Bug. INSERTs (and SELECT/UPDATE/DELETE, and IN clauses) involving column names containing characters outside [A-Za-z0-9_] — most commonly hyphens from DataFrame-origin schemas — fail with UNBOUND_SQL_PARAMETER. SQLAlchemy uses the column name as the default bind parameter name, so compiled SQL like VALUES (:col-with-hyphen) has the Databricks parser split on - and report unbound parameter: col. Same root cause as databricks-sql-python#368, filed against databricks-sqlalchemy.

Fix.

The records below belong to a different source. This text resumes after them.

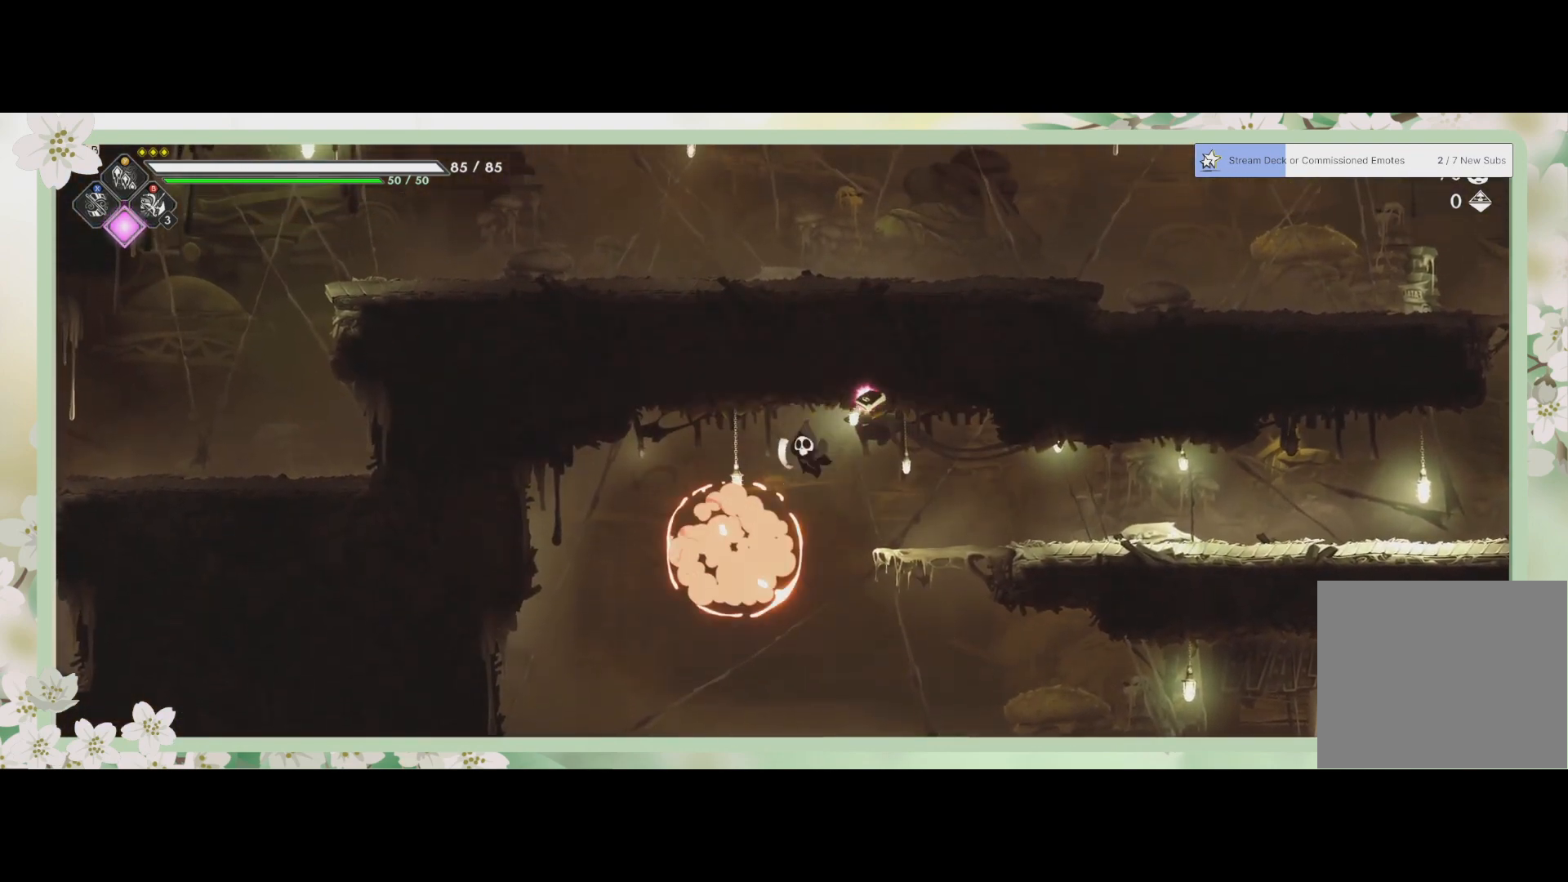
{"buttons": [], "left_stick": "down", "events": []}
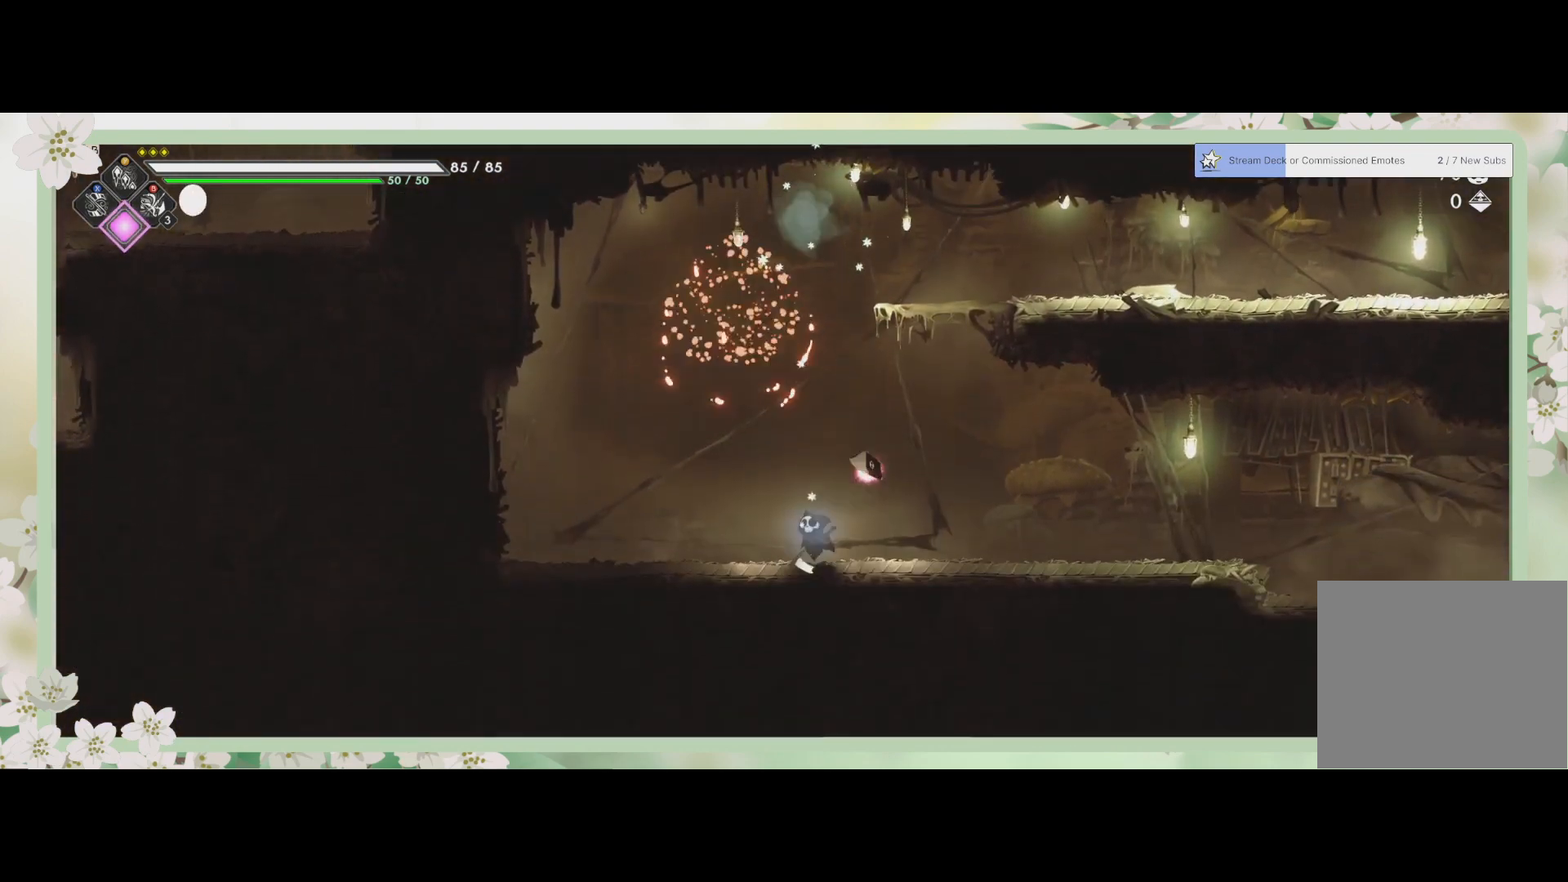
{"buttons": ["R2"], "left_stick": "right", "events": [[133, "left_stick", "right"], [333, "R2", "down"]]}
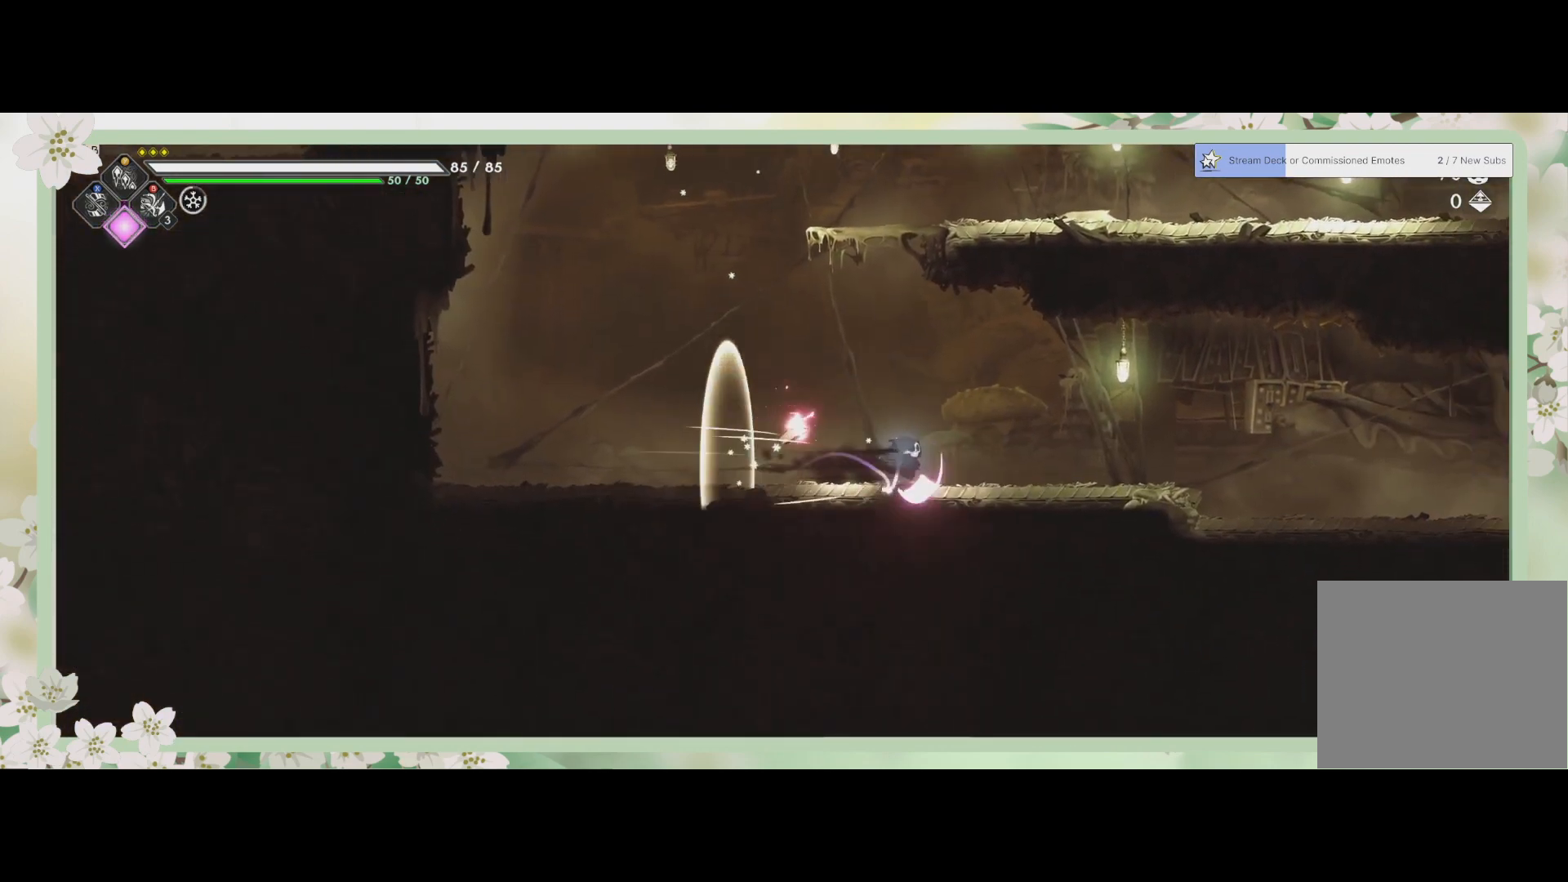
{"buttons": ["R2"], "left_stick": "right", "events": [[33, "R2", "up"], [467, "R2", "down"]]}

Override DatabricksStatementCompiler.bindtemplate and compilation_bindtemplate so every bind marker is rendered wrapped in backticks (:`col-with-hyphen`). The Spark/Databricks SQL grammar (per SqlBaseParser.g4) accepts this as a quoted parameter identifier — simpleIdentifier → quotedIdentifier → BACKQUOTED_IDENTIFIER. Mirrors Oracle's :"name" approach to the same grammar constraint.

The templates are fixed via property descriptors with a no-op setter, because SQLAlchemy's SQLCompiler.__init__ assigns them from BIND_TEMPLATES[paramstyle] inline with statement compilation — any subclass override in __init__ runs too late, and a class-level attribute gets shadowed. A descriptor intercepts both the read (forcing our value) and the write (no-op), so the template is fixed regardless of ordering.

Why template-based, not bindparam_string-based. An earlier revision of this PR overrode bindparam_string directly. That missed the post-compile expansion path: _literal_execute_expanding_parameter builds expanded markers for IN clauses (:col-name_1, :col-name_2, …) directly from self.bindtemplate, bypassing bindparam_string entirely. Changing the template covers every render path uniformly.

Why backticks (not an escape map). First draft added bindname_escape_characters["-"] = "_". That silently corrupts data for a table with both col-name and col_name (both collapse to :col_name, one value overwrites the other in the params dict). A multi-char token like _x2d_ dodges the collision but is noisy and can theoretically still collide. Backticks sidestep the whole issue: the parameter's logical name is identical to the column's, so no mapping is needed and sibling columns keep distinct markers.

Why no opt-out flag. An earlier revision added ?quote_bind_params=false as a kill switch. Dropped because: (a) the dialect has no precedent for behavioral URL flags (only routing: http_path, catalog, schema), and (b) empirical evidence across a wide matrix is strong — see test plan below.

Test plan

Unit tests (tests/test_local/test_ddl.py::TestBindParamQuoting, 11 cases):

  • Hyphenated column → backticked bind marker, dict key preserved unquoted
  • col-name + col_name siblings → distinct markers, both values round-trip
  • Plain identifiers (id, name) → also backticked (unconditional)
  • SQLAlchemy default escape map chars (., [, ], :, %) still work via pre-translation + backtick wrap
  • Leading-digit column names
  • Unicode (prénom, 姓名, Straße)
  • Reserved words (select, from) as column names
  • Hyphen surviving into anonymized WHERE-clause bind
  • Multi-row INSERT (row-level suffixed bind names)
  • IN clause compiles to a valid POSTCOMPILE marker
  • Many special chars (hyphen, /, ?, #, +, *, @, $, &, |, <>) render correctly

Local suite: poetry run pytest tests/test_local/ --ignore=tests/test_local/e2e -q256 passed.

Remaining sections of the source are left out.